The state-run office of UFO hunters in France (GEIPAN) is the only one in existence that has not been subject to budget cuts in Europe as their neighbors have been in Denmark and the UK. And though the office exists, the amount of researchers in its ranks are very small, with only four full-time workers reporting and with little more than two handfuls of volunteers accompanying them.
GEIPAN (a French acronym for ‘Study Group and Information on Unidentified Aerospace Phenomena’) was founded out of an arm of the French Space Agency CNES in 2005. The organization had gone through some significant organizational and name changes since the late 1970s. Still, it is holding on and working hard to explain the often unexplainable.

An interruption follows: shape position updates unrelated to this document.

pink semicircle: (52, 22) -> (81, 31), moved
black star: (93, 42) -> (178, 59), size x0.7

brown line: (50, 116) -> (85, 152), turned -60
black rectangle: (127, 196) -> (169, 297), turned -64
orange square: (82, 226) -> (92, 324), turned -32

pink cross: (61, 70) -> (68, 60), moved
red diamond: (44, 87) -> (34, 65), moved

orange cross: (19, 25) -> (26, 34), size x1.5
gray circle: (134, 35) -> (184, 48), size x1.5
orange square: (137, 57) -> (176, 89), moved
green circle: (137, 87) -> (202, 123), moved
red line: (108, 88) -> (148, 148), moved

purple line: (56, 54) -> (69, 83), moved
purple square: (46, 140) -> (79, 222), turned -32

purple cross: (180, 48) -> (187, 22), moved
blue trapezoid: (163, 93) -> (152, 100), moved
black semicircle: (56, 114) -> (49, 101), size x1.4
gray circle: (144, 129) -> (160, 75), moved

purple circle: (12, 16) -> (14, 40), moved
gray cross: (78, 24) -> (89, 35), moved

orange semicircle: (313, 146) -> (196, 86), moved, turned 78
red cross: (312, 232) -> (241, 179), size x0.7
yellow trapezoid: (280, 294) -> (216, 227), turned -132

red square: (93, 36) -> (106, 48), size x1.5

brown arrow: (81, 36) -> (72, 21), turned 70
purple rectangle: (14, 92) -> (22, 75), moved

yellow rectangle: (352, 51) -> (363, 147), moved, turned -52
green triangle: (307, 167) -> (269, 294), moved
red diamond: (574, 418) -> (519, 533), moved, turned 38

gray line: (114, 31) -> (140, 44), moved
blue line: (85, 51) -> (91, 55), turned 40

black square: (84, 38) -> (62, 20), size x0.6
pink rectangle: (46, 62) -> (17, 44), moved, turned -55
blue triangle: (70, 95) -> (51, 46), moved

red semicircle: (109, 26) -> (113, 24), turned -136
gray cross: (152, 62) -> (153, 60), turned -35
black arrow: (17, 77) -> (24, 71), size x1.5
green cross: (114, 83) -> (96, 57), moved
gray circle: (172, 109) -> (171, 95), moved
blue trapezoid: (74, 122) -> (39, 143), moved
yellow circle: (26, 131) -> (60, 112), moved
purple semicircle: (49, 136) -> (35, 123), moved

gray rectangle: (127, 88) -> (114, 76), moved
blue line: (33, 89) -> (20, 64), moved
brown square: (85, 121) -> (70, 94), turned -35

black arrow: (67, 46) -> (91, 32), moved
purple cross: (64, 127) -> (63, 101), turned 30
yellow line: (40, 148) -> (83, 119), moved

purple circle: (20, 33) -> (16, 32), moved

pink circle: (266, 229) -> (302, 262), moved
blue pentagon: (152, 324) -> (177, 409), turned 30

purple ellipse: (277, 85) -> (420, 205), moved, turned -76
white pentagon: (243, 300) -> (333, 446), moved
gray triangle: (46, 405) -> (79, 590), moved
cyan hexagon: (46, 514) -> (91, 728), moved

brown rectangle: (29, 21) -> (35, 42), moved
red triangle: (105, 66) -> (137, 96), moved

The researchers pursue and investigate UAP (unidentified aerospace phenomena, not just UFOs) and provide scientifically analyzed information to the public. Xavier Passot, the current lead at GEIPAN, aims to be as transparent as possible and to investigate and make available the results from every UAP occurrence that comes in to his office. Results of findings are posted at their website. On average, the office receives two sightings reports per day.
The process by which GEIPAN researches and analyzes sightings information is pretty extensive and meant to weed out pranksters and time-wasters (which can include people who were under the influence of booze or drugs). GEIPAN staff use an 11-page document to try to thoroughly document sightings and they include images of UAP where and if they can.
Some of GEIPAN’s files date back to the 1950s. There are reports coming from people ranging from those simply going out for a smoke to “fighter pilots on routine reconnaissance missions.”
The BBC report notes that often UFO sightings are not the alien craft that we have been hoping for or are fearing. In fact, most sightings have been explained away. One featured photo was simply a reflection from an interior car light, for example. Others are attributed to things like Chinese lanterns from local celebrations, balloons, kites and also things falling in to the atmosphere from space, like meteorites.
GEIPAN has recorded more than 6,000 eyewitness reports of UAPs since 1977. Though most phenomena has been explained away, there are still approximately 22 percent of reports that have not been explained.